Outside of Cook County, the problem is worse. The American Civil Liberties Union and the Shriver National Center on Poverty Law say just eight of the state’s 102 counties have formal programs in jails to help people vote. Without Cook County, the average turnout in the 2016 election and March primary among the seven jails with voting procedures in place was just four percent, according to Mother Jones. To help fix that problem, Mbekeani-Wiley and Chicago Votes backed legislation that would require all jails in the state to facilitate opportunities for detainees to vote. The bill passed both chambers of the Illinois legislature and is sitting on the desk of Gov. Bruce Rauner (R), who has until Aug. 21 to decide whether to sign it.

‘You made me feel important today.’

The impact of registering people to vote in jail may extend beyond detainees to the guards who get paid to supervise them.

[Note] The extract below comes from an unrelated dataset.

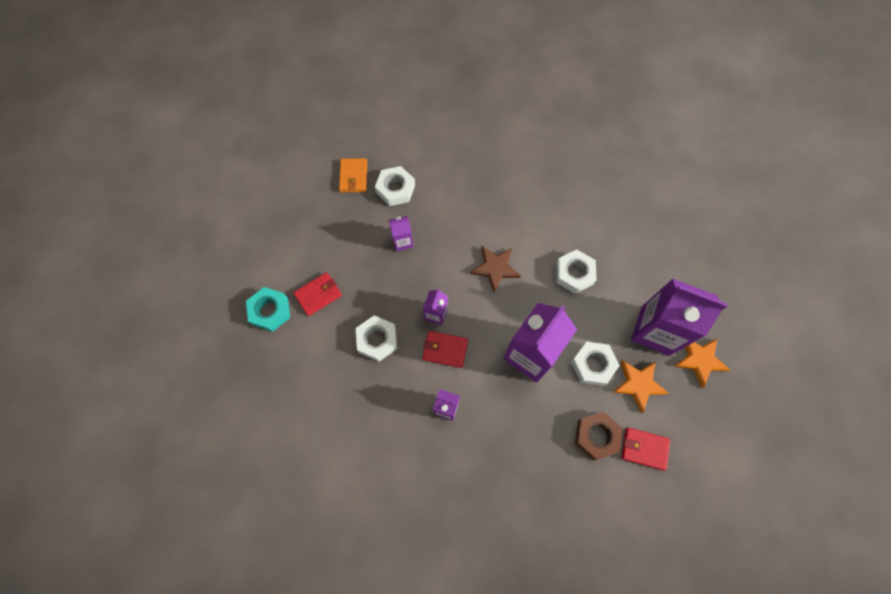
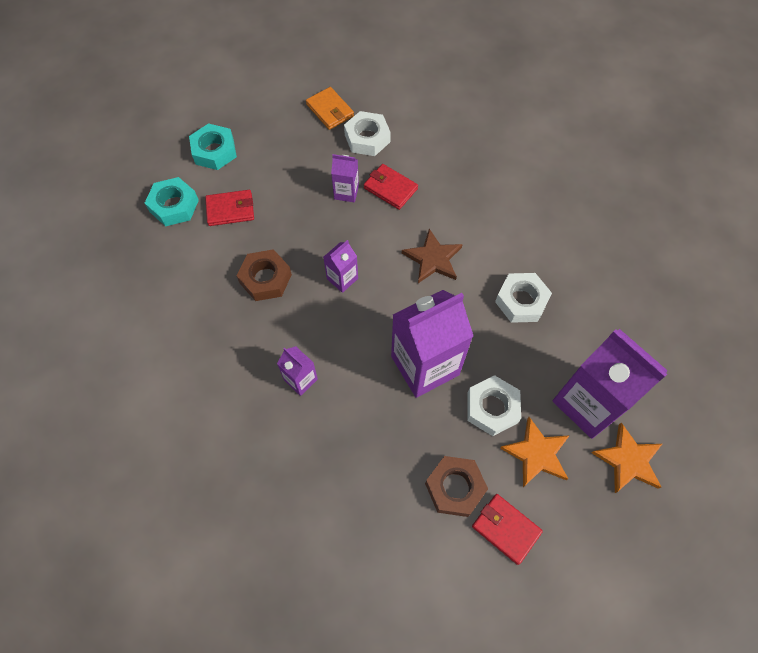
camera: 25 degrees right, 5 degrees down
orange wallet [339,158,367,193] -> orange wallet turned 60 degrees counterclockwise [306,87,354,130]
white nut [356,315,397,362] -> brown nut [237,249,292,301]
red wallet [423,331,468,368] -> red wallet moved to [364,164,418,210]
none -> turquoise nut [189,123,237,170]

When Mbekeani-Wiley first started going to the jail, security guards would ask why she was bothering to come to the jail because the people inside didn’t bother to vote. But one day when she was registering people to vote in one of the jail’s maximum-security divisions, a white male guard who had been quietly supervising interjected. He explained the power of Supreme Court justices to a group of about 20 black and Latino detainees about the power of the U.S. Supreme Court and why the outcome of the 2016 election was likely to determine the makeup of the high court.

“I think it’s a moment where we all found a common ground between detainees and correctional officers, which is very rare in that setting,” she said. When guards see detainees register to vote, Mbekeani-Wiley said, it humanizes them because the detainees doing something positive.

The work of Chicago Votes may have affected Sylvia Parks, a correctional officer who accompanied the volunteers around the jail. When the volunteers first arrived at the jail, there was some confusion at the entrance as the guards were unsure of which correctional officers were supposed to bring down and supervise the detainees. Whoever it was supposed to be, Parks made it clear that it was not her ― she was only on “light duty” that day and her job was to accompany the volunteers around.

As the voter registration got started, Parks mostly stayed quiet, sitting in a chair off to the side and directing detainees to volunteers when it was their turn to register. But after a while, Parks, who has worked at the jail for 12 years, became curious. She asked a reporter why volunteers were using two different forms to register people (one allowed people to vote by mail if it was their first time, while the other required them to vote in person).

When the volunteers left the jail after a little over three hours of registering people to vote, Parks repeatedly kept thanking them. After hours of watching volunteers register detainees to vote, it seemed the power of the ballot made an impression on Parks. As she peeled off from the group, the guard had one final thing to say: “You made me feel important today.”